Predefined hook entry point

Special entry points:

  • declareOpts: this hook is in charge of modifying the actual option for the current script - for instance, it is possible to add, remove or modify some options. A hook does not necessarily require new options - you can defined a hook that operates by default to replace internal features by a more efficient implementation. To avoid confusion, make sure in these cases that all the options are supported and the result is the same.
  • hookName: special hook, allowing the code to know about the name of the current hook. function hookName() return NAME end - can be used in automatic tests

Normal entry points:

  • tokenize: replace or extend internal tokenization - prototype is: function mytokenization(opt, line, bpe) that has to return a table of tokens (and possible features).
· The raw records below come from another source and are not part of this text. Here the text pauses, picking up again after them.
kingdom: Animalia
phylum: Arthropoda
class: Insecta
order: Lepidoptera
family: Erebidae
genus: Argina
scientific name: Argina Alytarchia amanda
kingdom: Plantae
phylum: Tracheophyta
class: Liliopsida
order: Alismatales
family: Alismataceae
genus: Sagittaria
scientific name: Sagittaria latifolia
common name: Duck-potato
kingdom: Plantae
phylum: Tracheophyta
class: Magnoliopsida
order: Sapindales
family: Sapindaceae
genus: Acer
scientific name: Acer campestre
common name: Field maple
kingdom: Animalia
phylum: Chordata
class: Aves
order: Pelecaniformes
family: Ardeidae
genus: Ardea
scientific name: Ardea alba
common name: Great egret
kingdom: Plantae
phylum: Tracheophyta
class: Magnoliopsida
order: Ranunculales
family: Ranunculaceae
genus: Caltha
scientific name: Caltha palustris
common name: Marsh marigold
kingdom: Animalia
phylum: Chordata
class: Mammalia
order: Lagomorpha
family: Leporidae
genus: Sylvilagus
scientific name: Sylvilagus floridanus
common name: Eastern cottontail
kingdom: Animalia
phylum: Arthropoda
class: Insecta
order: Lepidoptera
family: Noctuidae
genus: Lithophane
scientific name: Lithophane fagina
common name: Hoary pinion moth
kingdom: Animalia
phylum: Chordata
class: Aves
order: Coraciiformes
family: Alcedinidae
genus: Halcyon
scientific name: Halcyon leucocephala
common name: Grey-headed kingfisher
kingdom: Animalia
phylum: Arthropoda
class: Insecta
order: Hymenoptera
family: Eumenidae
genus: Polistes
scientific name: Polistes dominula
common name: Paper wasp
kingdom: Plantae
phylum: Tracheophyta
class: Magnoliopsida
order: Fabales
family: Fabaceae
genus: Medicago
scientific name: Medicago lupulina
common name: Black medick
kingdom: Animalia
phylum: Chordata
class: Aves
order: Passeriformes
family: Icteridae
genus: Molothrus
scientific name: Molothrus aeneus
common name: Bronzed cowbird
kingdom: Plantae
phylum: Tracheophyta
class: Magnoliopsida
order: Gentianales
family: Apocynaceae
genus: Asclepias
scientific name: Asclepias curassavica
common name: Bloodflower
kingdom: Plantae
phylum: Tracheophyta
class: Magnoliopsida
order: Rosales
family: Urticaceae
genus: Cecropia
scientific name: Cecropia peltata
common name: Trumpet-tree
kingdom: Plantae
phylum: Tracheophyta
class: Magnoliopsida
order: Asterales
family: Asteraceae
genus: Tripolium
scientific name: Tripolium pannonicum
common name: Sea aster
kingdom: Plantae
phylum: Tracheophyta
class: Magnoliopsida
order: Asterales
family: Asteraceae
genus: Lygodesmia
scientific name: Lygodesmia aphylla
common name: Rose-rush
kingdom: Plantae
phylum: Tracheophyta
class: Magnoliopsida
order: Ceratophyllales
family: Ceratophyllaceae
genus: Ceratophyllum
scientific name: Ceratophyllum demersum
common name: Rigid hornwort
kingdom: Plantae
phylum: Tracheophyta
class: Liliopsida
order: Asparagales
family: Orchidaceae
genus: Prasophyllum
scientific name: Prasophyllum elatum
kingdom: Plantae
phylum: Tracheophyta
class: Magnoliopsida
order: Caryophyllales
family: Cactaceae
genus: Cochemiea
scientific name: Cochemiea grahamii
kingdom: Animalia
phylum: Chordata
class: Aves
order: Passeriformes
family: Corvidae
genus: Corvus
See hooks/chartokenization.lua for an example.
  • detokenize: replace or extend internal detokenization - prototype is: function mytokenization(line, opt) that has to return a detokenized string. See hooks/chartokenization.lua for an example.
  • post_tokenize: performs a transformation of the tokens list just after tokenization. Typically interesting to add features. See [hooks/chartokenization.lua for an example.
  • mpreprocess: on the fly normalization on source and target strings during preprocessing. function mpreprocessFn(opt, line) that returns normalized line. Note that the options associated to the source or target options are dynamically changed for the call.
  • bpreprocess: performs a bilingual normalization of the source and target sentences during preprocessing. function bpreprocessFn(opt, sentences). sentences is a {srcs,tgts} where srcs and tgts are respectively list of source and target sentences. Sentences are sent by batch of 10000.